A variety of materials are commonly and safely used in medicine. Their safety and effectiveness depend on many factors which include quantity, intended use, placement as well as their physico-chemical characteristics and manufacturing process. Each of these parameters has a significant effect on safety and performance. Polyacrylamides differ considerably in their chemical and physical structure and hence their use cannot be commonly considered as the same.

Bulkamid is a hydrogel consisting of 97.5% water and 2.5% cross linked polyacrylamide. Manufactured at our facilities in Copenhagen, the process has been established over 20 years and inspections from international regulatory authorities take place regularly to ensure compliance and robust standards are maintained.

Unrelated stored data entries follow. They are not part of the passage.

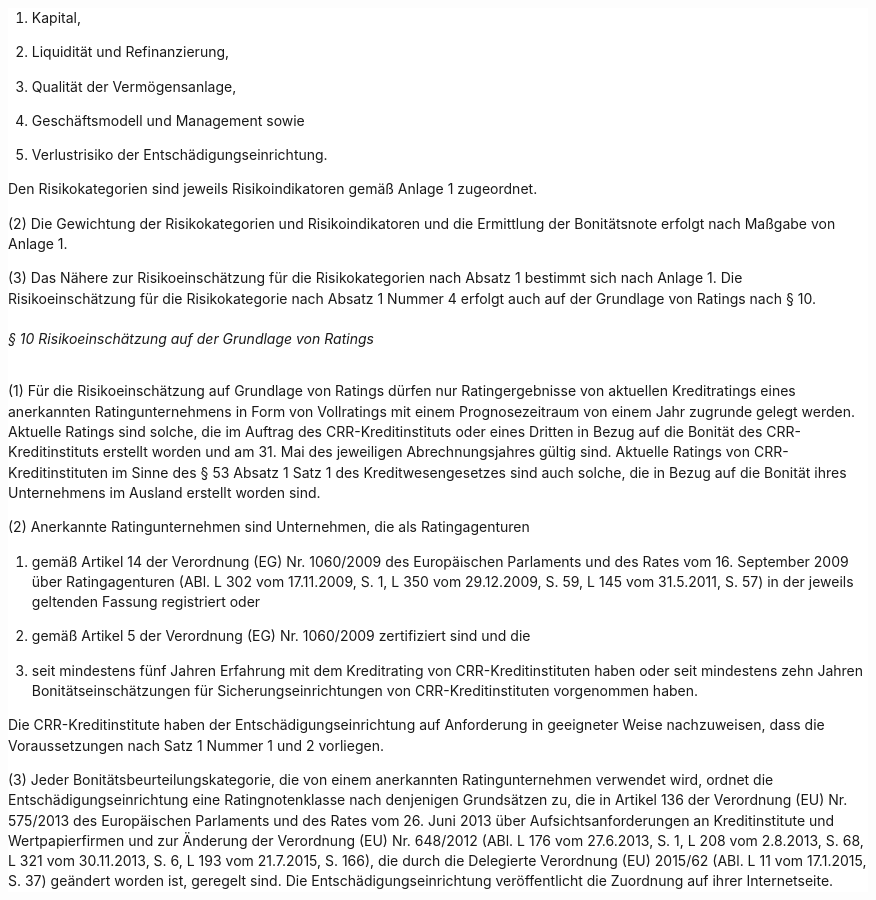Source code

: 1.  Kapital,


2.  Liquidität und Refinanzierung,


3.  Qualität der Vermögensanlage,


4.  Geschäftsmodell und Management sowie


5.  Verlustrisiko der Entschädigungseinrichtung.



Den Risikokategorien sind jeweils Risikoindikatoren gemäß Anlage 1 zugeordnet.

(2) Die Gewichtung der Risikokategorien und Risikoindikatoren und die Ermittlung der Bonitätsnote erfolgt nach Maßgabe von Anlage 1.

(3) Das Nähere zur Risikoeinschätzung für die Risikokategorien nach Absatz 1 bestimmt sich nach Anlage 1. Die Risikoeinschätzung für die Risikokategorie nach Absatz 1 Nummer 4 erfolgt auch auf der Grundlage von Ratings nach § 10.


###### § 10 Risikoeinschätzung auf der Grundlage von Ratings

(1) Für die Risikoeinschätzung auf Grundlage von Ratings dürfen nur Ratingergebnisse von aktuellen Kreditratings eines anerkannten Ratingunternehmens in Form von Vollratings mit einem Prognosezeitraum von einem Jahr zugrunde gelegt werden. Aktuelle Ratings sind solche, die im Auftrag des CRR-Kreditinstituts oder eines Dritten in Bezug auf die Bonität des CRR-Kreditinstituts erstellt worden und am 31. Mai des jeweiligen Abrechnungsjahres gültig sind. Aktuelle Ratings von CRR-Kreditinstituten im Sinne des § 53 Absatz 1 Satz 1 des Kreditwesengesetzes sind auch solche, die in Bezug auf die Bonität ihres Unternehmens im Ausland erstellt worden sind.

(2) Anerkannte Ratingunternehmen sind Unternehmen, die als Ratingagenturen

1.  gemäß Artikel 14 der Verordnung (EG) Nr. 1060/2009 des Europäischen Parlaments und des Rates vom 16. September 2009 über Ratingagenturen (ABl. L 302 vom 17.11.2009, S. 1, L 350 vom 29.12.2009, S. 59, L 145 vom 31.5.2011, S. 57) in der jeweils geltenden Fassung registriert oder


2.  gemäß Artikel 5 der Verordnung (EG) Nr. 1060/2009 zertifiziert sind und die


3.  seit mindestens fünf Jahren Erfahrung mit dem Kreditrating von CRR-Kreditinstituten haben oder seit mindestens zehn Jahren Bonitätseinschätzungen für Sicherungseinrichtungen von CRR-Kreditinstituten vorgenommen haben.



Die CRR-Kreditinstitute haben der Entschädigungseinrichtung auf Anforderung in geeigneter Weise nachzuweisen, dass die Voraussetzungen nach Satz 1 Nummer 1 und 2 vorliegen.

(3) Jeder Bonitätsbeurteilungskategorie, die von einem anerkannten Ratingunternehmen verwendet wird, ordnet die Entschädigungseinrichtung eine Ratingnotenklasse nach denjenigen Grundsätzen zu, die in Artikel 136 der Verordnung (EU) Nr. 575/2013 des Europäischen Parlaments und des Rates vom 26. Juni 2013 über Aufsichtsanforderungen an Kreditinstitute und Wertpapierfirmen und zur Änderung der Verordnung (EU) Nr. 648/2012 (ABl. L 176 vom 27.6.2013, S. 1, L 208 vom 2.8.2013, S. 68, L 321 vom 30.11.2013, S. 6, L 193 vom 21.7.2015, S. 166), die durch die Delegierte Verordnung (EU) 2015/62 (ABl. L 11 vom 17.1.2015, S. 37) geändert worden ist, geregelt sind. Die Entschädigungseinrichtung veröffentlicht die Zuordnung auf ihrer Internetseite.
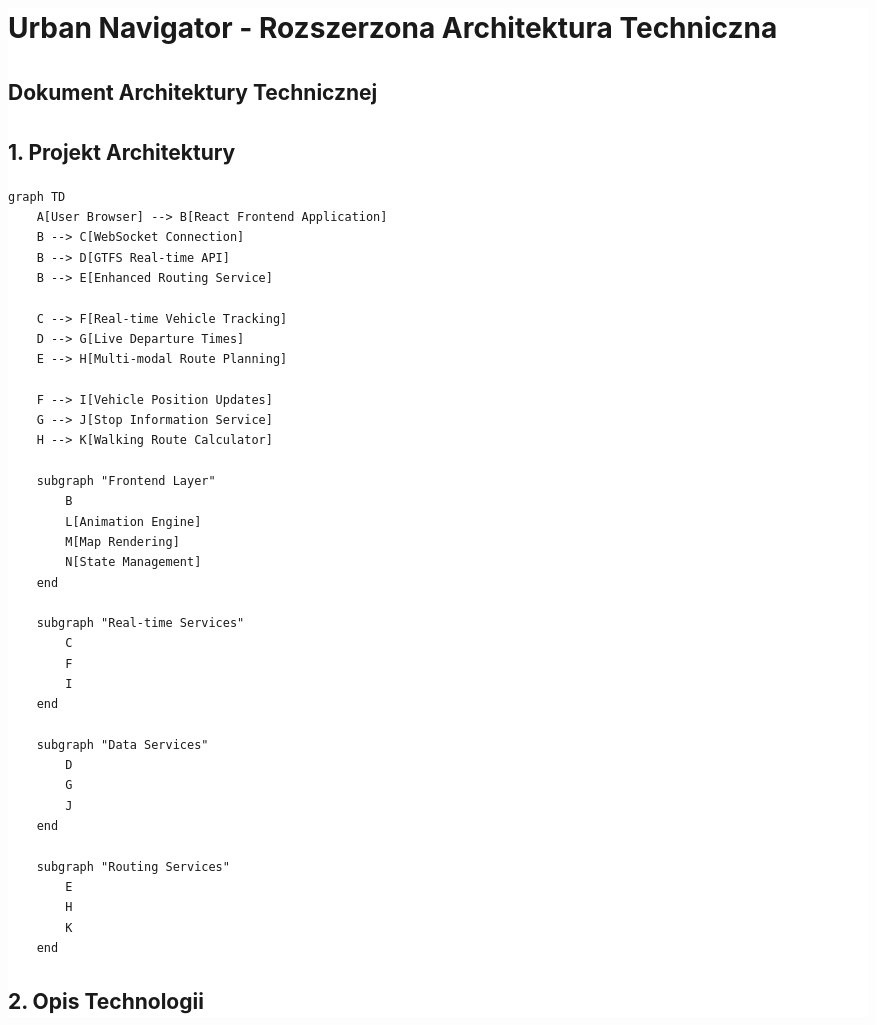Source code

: # Urban Navigator - Rozszerzona Architektura Techniczna
## Dokument Architektury Technicznej

## 1. Projekt Architektury

```mermaid
graph TD
    A[User Browser] --> B[React Frontend Application]
    B --> C[WebSocket Connection]
    B --> D[GTFS Real-time API]
    B --> E[Enhanced Routing Service]
    
    C --> F[Real-time Vehicle Tracking]
    D --> G[Live Departure Times]
    E --> H[Multi-modal Route Planning]
    
    F --> I[Vehicle Position Updates]
    G --> J[Stop Information Service]
    H --> K[Walking Route Calculator]
    
    subgraph "Frontend Layer"
        B
        L[Animation Engine]
        M[Map Rendering]
        N[State Management]
    end
    
    subgraph "Real-time Services"
        C
        F
        I
    end
    
    subgraph "Data Services"
        D
        G
        J
    end
    
    subgraph "Routing Services"
        E
        H
        K
    end
```

## 2. Opis Technologii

Safety in the body has been established through comprehensive biocompatibility and clinical testing in accordance with international and national regulations (EU and US) that are relevant for this class of device. Bulkamid is a Class III device in the US that is subject to a rigorous premarket clinical investigation and regulatory approval pathway. In comparison mesh products for urinary incontinence surgery are Class II devices in the US and undergo a less rigorous regulatory process.

Given the standards and testing that has been in place and the clinical experience over the last two decades, Bulkamid’s safety has been well established.

For a detailed list of biocompatibility testing requirements, see FDA guidance document Use of International Standard ISO 10993-1, “Biological evaluation of medical devices – Part 1: Evaluation and testing within a risk management process”.